◆ **Exercise A**
In the records, starting at the beginning and ending at the line that contains "0.060807, 0.106868, 0.646454]]", switch "decimals" to "decimal places" and leave everything else unchanged. Omit the pictures from your answer.

◆ **Text section**
*****
8.1 Arbitration.  Except as otherwise specifically provided by this Agreement, all disputes or differences arising out of or in connection with this Agreement, or in respect of any legal relationship associated therewith or derived therefrom, including but not limited to disputes or differences relating to the terms or termination of the Executive's employment, shall be referred to and finally resolved by arbitration in the City of Vancouver, or any other mutually agreeable location, by the British Columbia International Commercial Arbitration Centre in accordance with its rules.  The Arbitrator shall have the power to order costs in favour of the successful party.  The Corporation or the Executive may, without waiving their respective rights to compel arbitration, seek injunctive or other provisional relief from a court of competent jurisdiction in aid of arbitration to prevent any arbitration award from being rendered ineffectual, to enforce the covenants and obligations under Articles V, VI and VII hereof, and for any other purposes in the interests of the Corporation or the Executive.
*****
◆ **Raw data**
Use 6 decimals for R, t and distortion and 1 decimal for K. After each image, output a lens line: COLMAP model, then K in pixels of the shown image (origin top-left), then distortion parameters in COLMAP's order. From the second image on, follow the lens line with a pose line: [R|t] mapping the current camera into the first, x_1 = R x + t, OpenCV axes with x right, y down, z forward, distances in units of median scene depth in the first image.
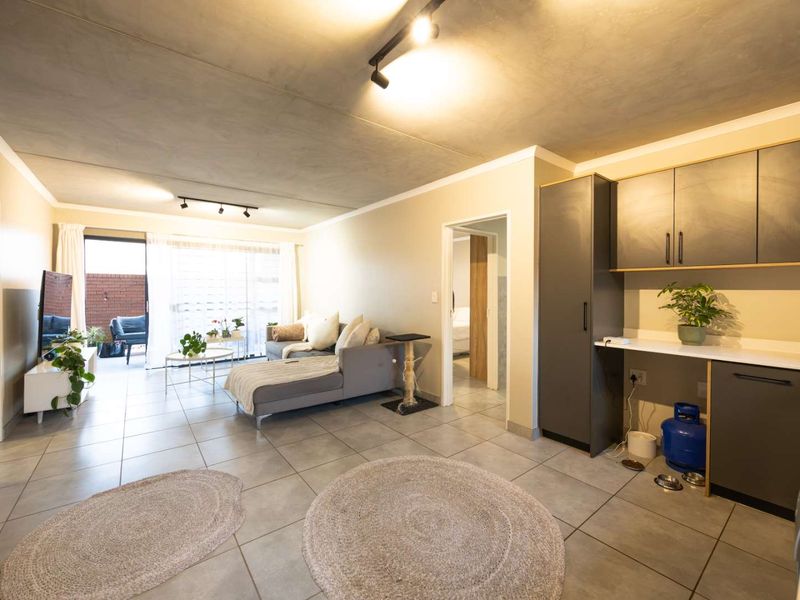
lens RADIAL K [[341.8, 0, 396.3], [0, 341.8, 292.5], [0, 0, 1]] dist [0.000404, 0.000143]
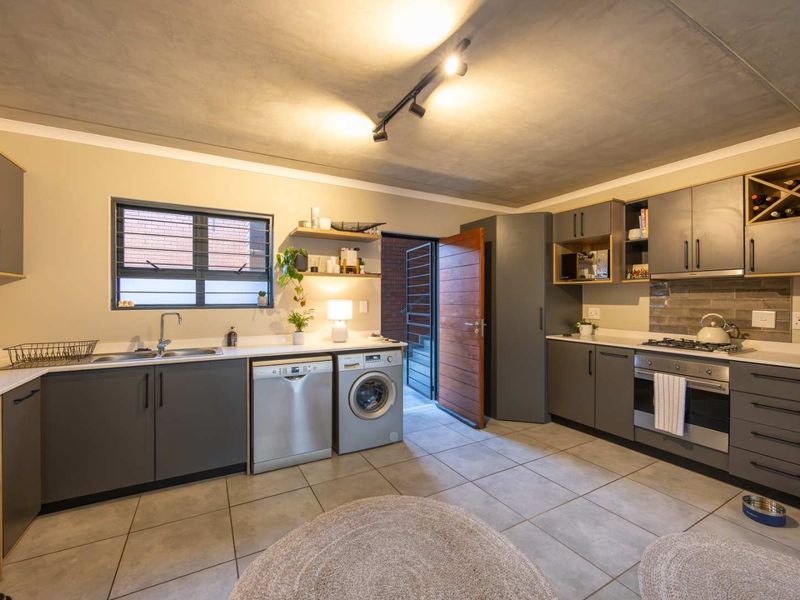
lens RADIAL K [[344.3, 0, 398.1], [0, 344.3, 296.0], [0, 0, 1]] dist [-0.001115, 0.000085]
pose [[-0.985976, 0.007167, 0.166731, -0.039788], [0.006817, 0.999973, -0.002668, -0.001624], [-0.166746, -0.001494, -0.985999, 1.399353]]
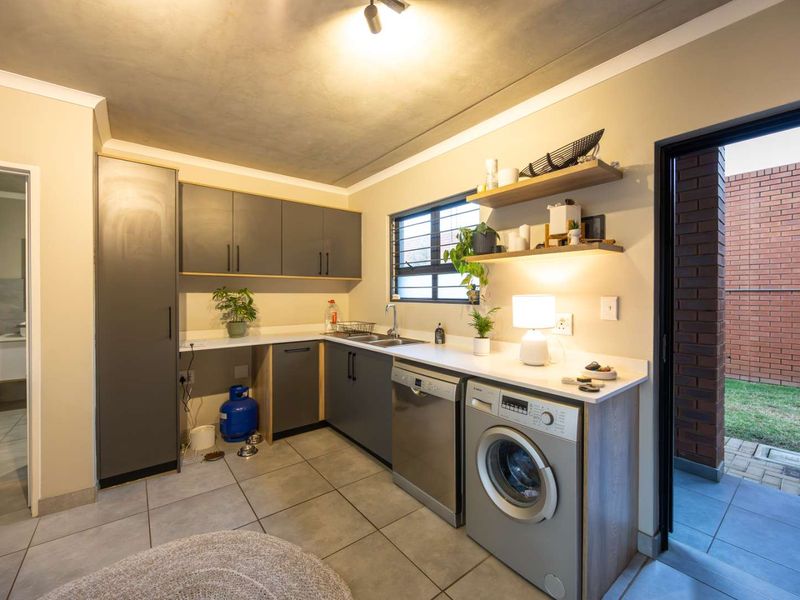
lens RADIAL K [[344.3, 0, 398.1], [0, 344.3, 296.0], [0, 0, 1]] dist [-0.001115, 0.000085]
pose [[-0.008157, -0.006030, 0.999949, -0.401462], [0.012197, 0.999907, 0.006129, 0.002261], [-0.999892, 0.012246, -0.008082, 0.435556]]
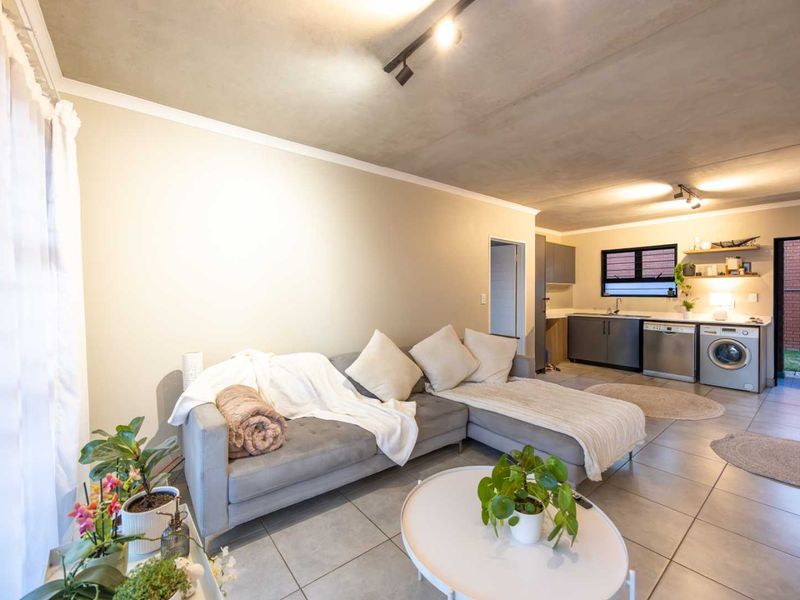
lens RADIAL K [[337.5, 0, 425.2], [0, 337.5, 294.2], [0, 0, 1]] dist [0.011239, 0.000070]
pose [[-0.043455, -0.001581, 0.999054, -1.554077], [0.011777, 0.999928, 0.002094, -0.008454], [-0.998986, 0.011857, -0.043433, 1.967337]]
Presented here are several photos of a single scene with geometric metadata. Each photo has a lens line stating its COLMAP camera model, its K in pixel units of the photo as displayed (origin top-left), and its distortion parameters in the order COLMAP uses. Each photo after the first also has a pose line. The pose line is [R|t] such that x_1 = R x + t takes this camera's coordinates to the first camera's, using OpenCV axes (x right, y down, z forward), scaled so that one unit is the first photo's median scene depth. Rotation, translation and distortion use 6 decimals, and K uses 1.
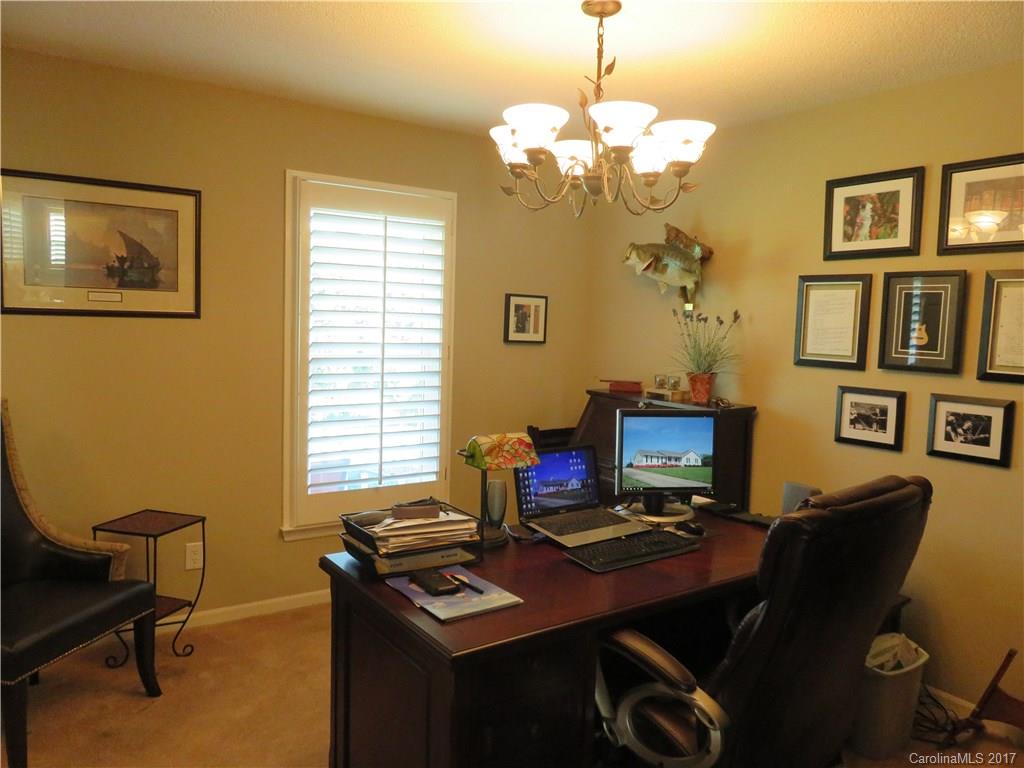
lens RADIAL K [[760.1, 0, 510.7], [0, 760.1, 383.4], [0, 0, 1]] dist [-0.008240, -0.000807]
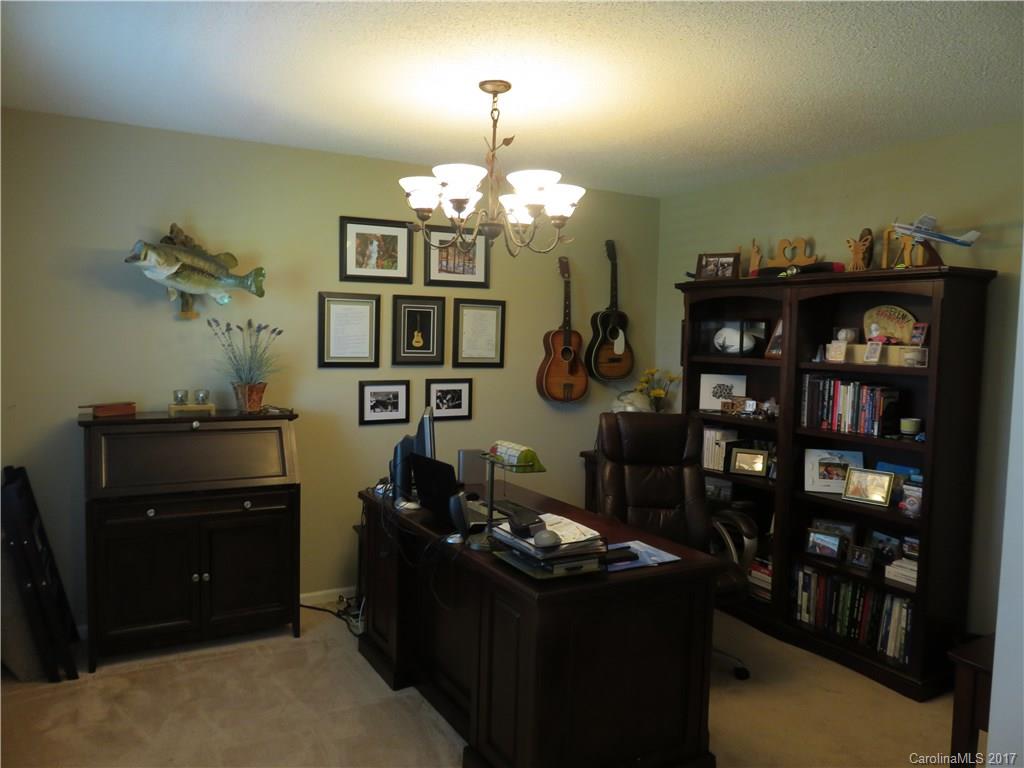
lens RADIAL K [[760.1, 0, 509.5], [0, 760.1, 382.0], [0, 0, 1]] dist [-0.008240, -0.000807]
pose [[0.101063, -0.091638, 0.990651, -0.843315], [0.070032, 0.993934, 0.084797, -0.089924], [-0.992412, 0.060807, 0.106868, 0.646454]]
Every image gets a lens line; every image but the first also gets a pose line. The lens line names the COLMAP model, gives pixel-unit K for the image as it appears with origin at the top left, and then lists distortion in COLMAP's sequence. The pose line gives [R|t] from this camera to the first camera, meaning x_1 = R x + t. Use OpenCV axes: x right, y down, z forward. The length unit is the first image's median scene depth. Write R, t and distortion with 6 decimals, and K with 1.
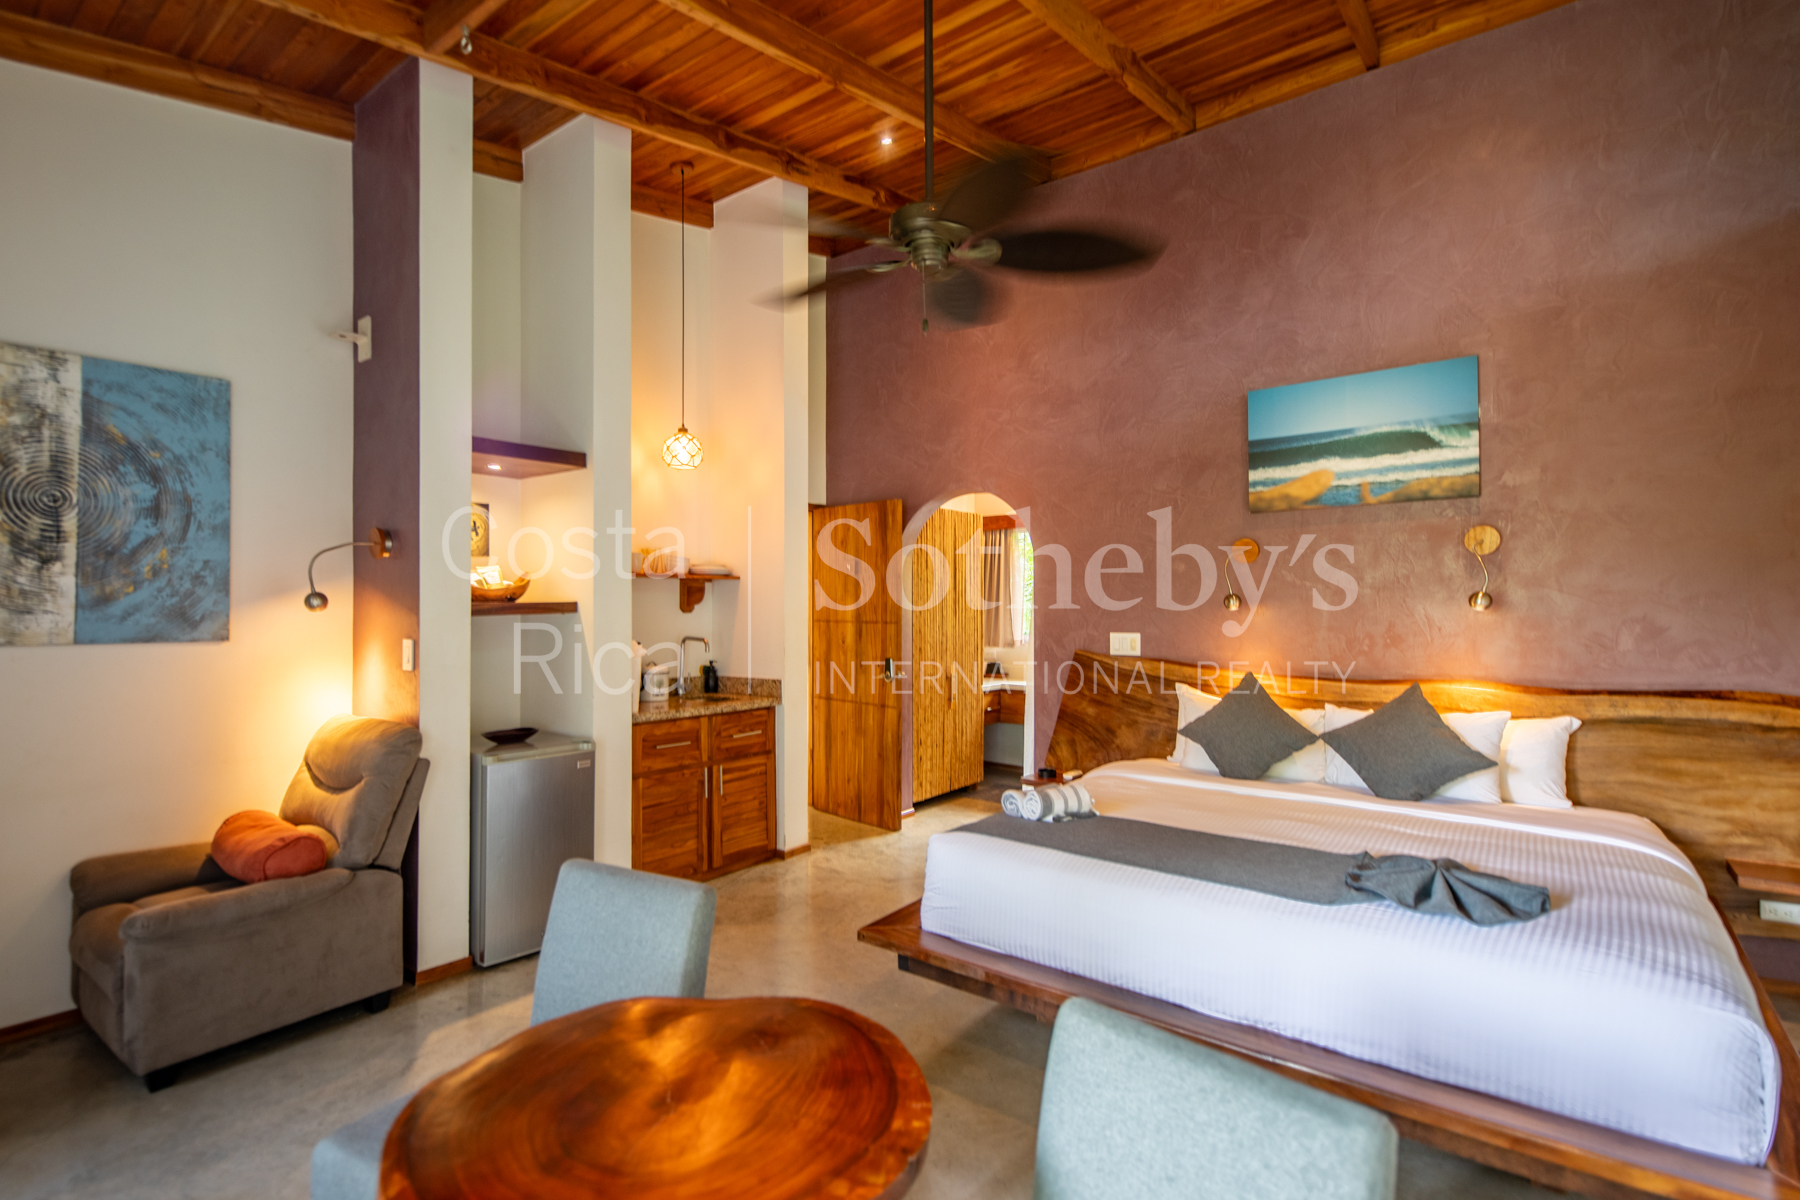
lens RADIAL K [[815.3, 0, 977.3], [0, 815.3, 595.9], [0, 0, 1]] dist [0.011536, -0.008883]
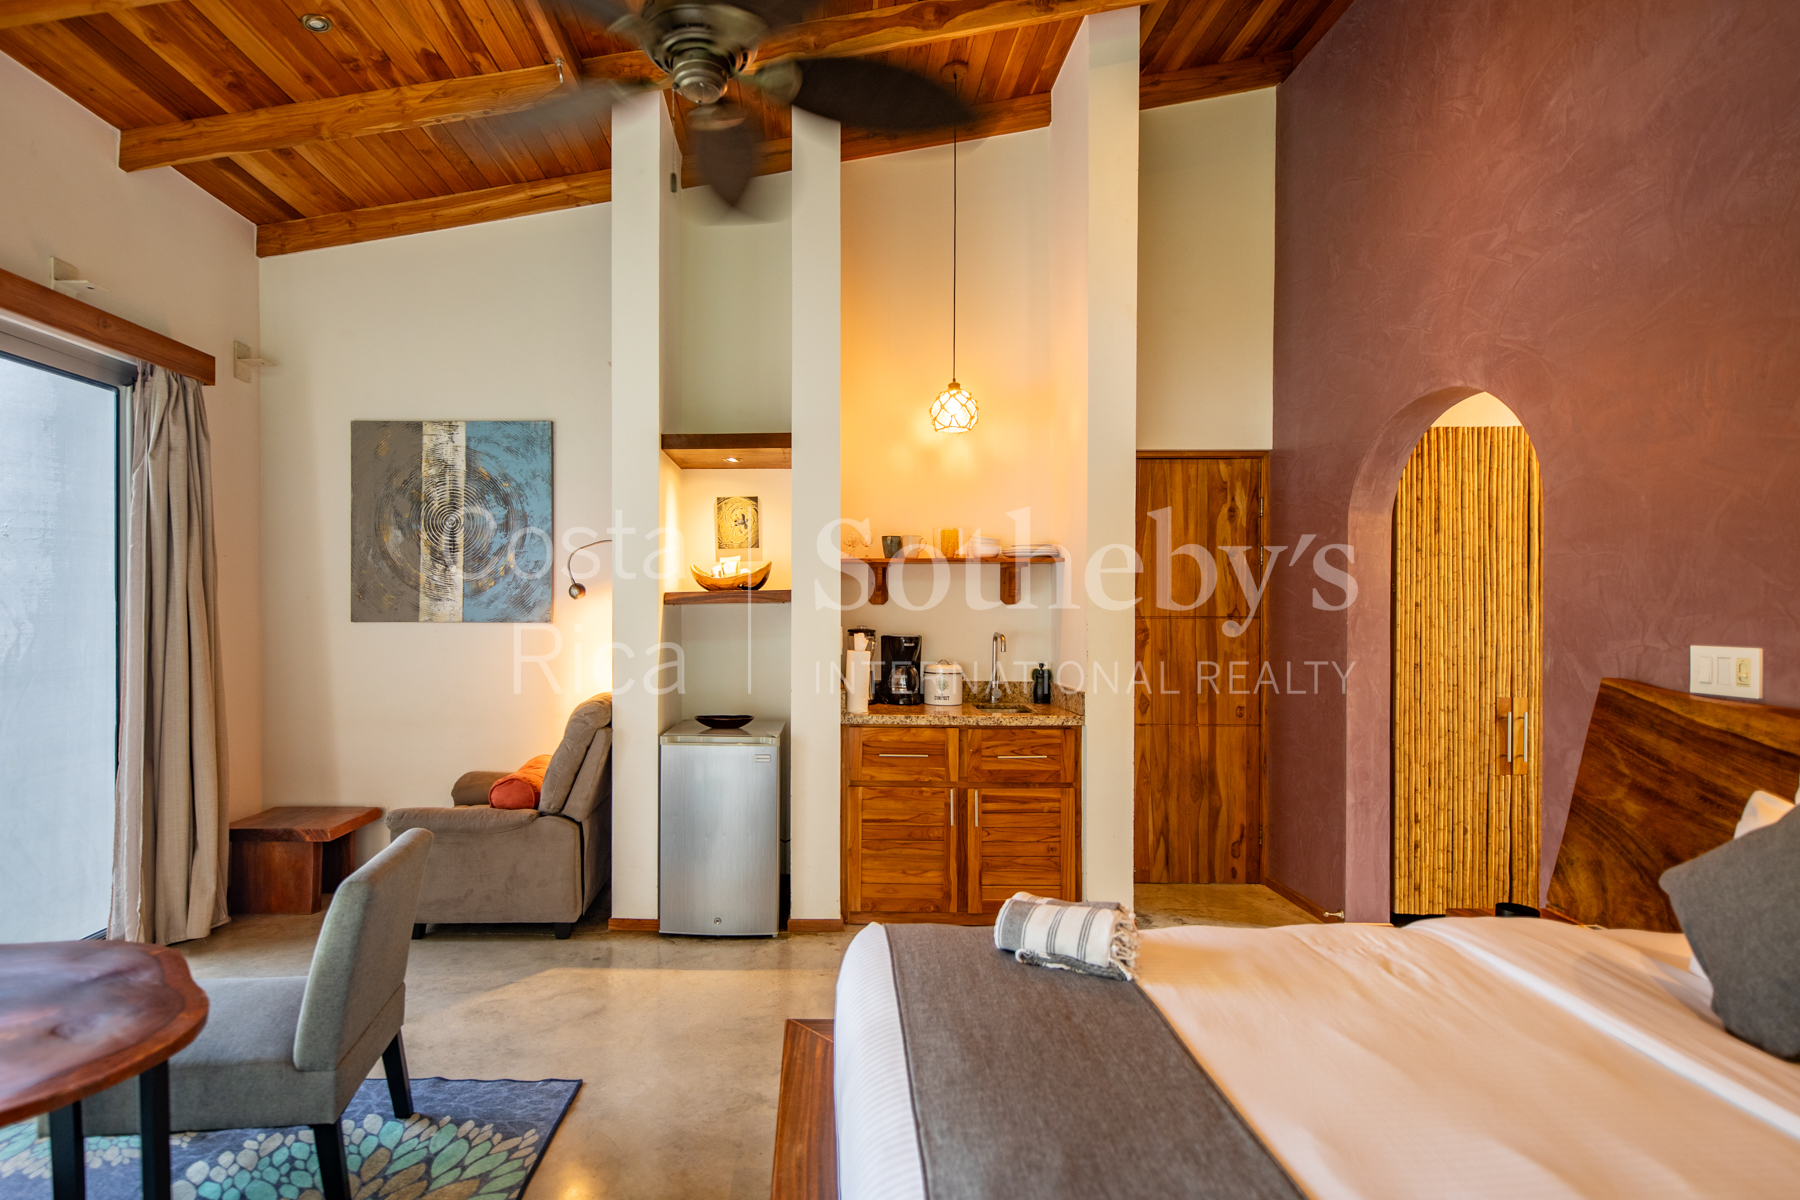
*****
◆ **Exercise B**
Reproduce the arbitration text word for word.

◆ **Answer area A**
Use 6 decimal places for R, t and distortion and 1 decimal for K. After each image, output a lens line: COLMAP model, then K in pixels of the shown image (origin top-left), then distortion parameters in COLMAP's order. From the second image on, follow the lens line with a pose line: [R|t] mapping the current camera into the first, x_1 = R x + t, OpenCV axes with x right, y down, z forward, distances in units of median scene depth in the first image.
lens RADIAL K [[341.8, 0, 396.3], [0, 341.8, 292.5], [0, 0, 1]] dist [0.000404, 0.000143]
lens RADIAL K [[344.3, 0, 398.1], [0, 344.3, 296.0], [0, 0, 1]] dist [-0.001115, 0.000085]
pose [[-0.985976, 0.007167, 0.166731, -0.039788], [0.006817, 0.999973, -0.002668, -0.001624], [-0.166746, -0.001494, -0.985999, 1.399353]]
lens RADIAL K [[344.3, 0, 398.1], [0, 344.3, 296.0], [0, 0, 1]] dist [-0.001115, 0.000085]
pose [[-0.008157, -0.006030, 0.999949, -0.401462], [0.012197, 0.999907, 0.006129, 0.002261], [-0.999892, 0.012246, -0.008082, 0.435556]]
lens RADIAL K [[337.5, 0, 425.2], [0, 337.5, 294.2], [0, 0, 1]] dist [0.011239, 0.000070]
pose [[-0.043455, -0.001581, 0.999054, -1.554077], [0.011777, 0.999928, 0.002094, -0.008454], [-0.998986, 0.011857, -0.043433, 1.967337]]
Presented here are several photos of a single scene with geometric metadata. Each photo has a lens line stating its COLMAP camera model, its K in pixel units of the photo as displayed (origin top-left), and its distortion parameters in the order COLMAP uses. Each photo after the first also has a pose line. The pose line is [R|t] such that x_1 = R x + t takes this camera's coordinates to the first camera's, using OpenCV axes (x right, y down, z forward), scaled so that one unit is the first photo's median scene depth. Rotation, translation and distortion use 6 decimal places, and K uses 1.
lens RADIAL K [[760.1, 0, 510.7], [0, 760.1, 383.4], [0, 0, 1]] dist [-0.008240, -0.000807]
lens RADIAL K [[760.1, 0, 509.5], [0, 760.1, 382.0], [0, 0, 1]] dist [-0.008240, -0.000807]
pose [[0.101063, -0.091638, 0.990651, -0.843315], [0.070032, 0.993934, 0.084797, -0.089924], [-0.992412, 0.060807, 0.106868, 0.646454]]

◆ **Answer area B**
8.1 Arbitration.  Except as otherwise specifically provided by this Agreement, all disputes or differences arising out of or in connection with this Agreement, or in respect of any legal relationship associated therewith or derived therefrom, including but not limited to disputes or differences relating to the terms or termination of the Executive's employment, shall be referred to and finally resolved by arbitration in the City of Vancouver, or any other mutually agreeable location, by the British Columbia International Commercial Arbitration Centre in accordance with its rules.  The Arbitrator shall have the power to order costs in favour of the successful party.  The Corporation or the Executive may, without waiving their respective rights to compel arbitration, seek injunctive or other provisional relief from a court of competent jurisdiction in aid of arbitration to prevent any arbitration award from being rendered ineffectual, to enforce the covenants and obligations under Articles V, VI and VII hereof, and for any other purposes in the interests of the Corporation or the Executive.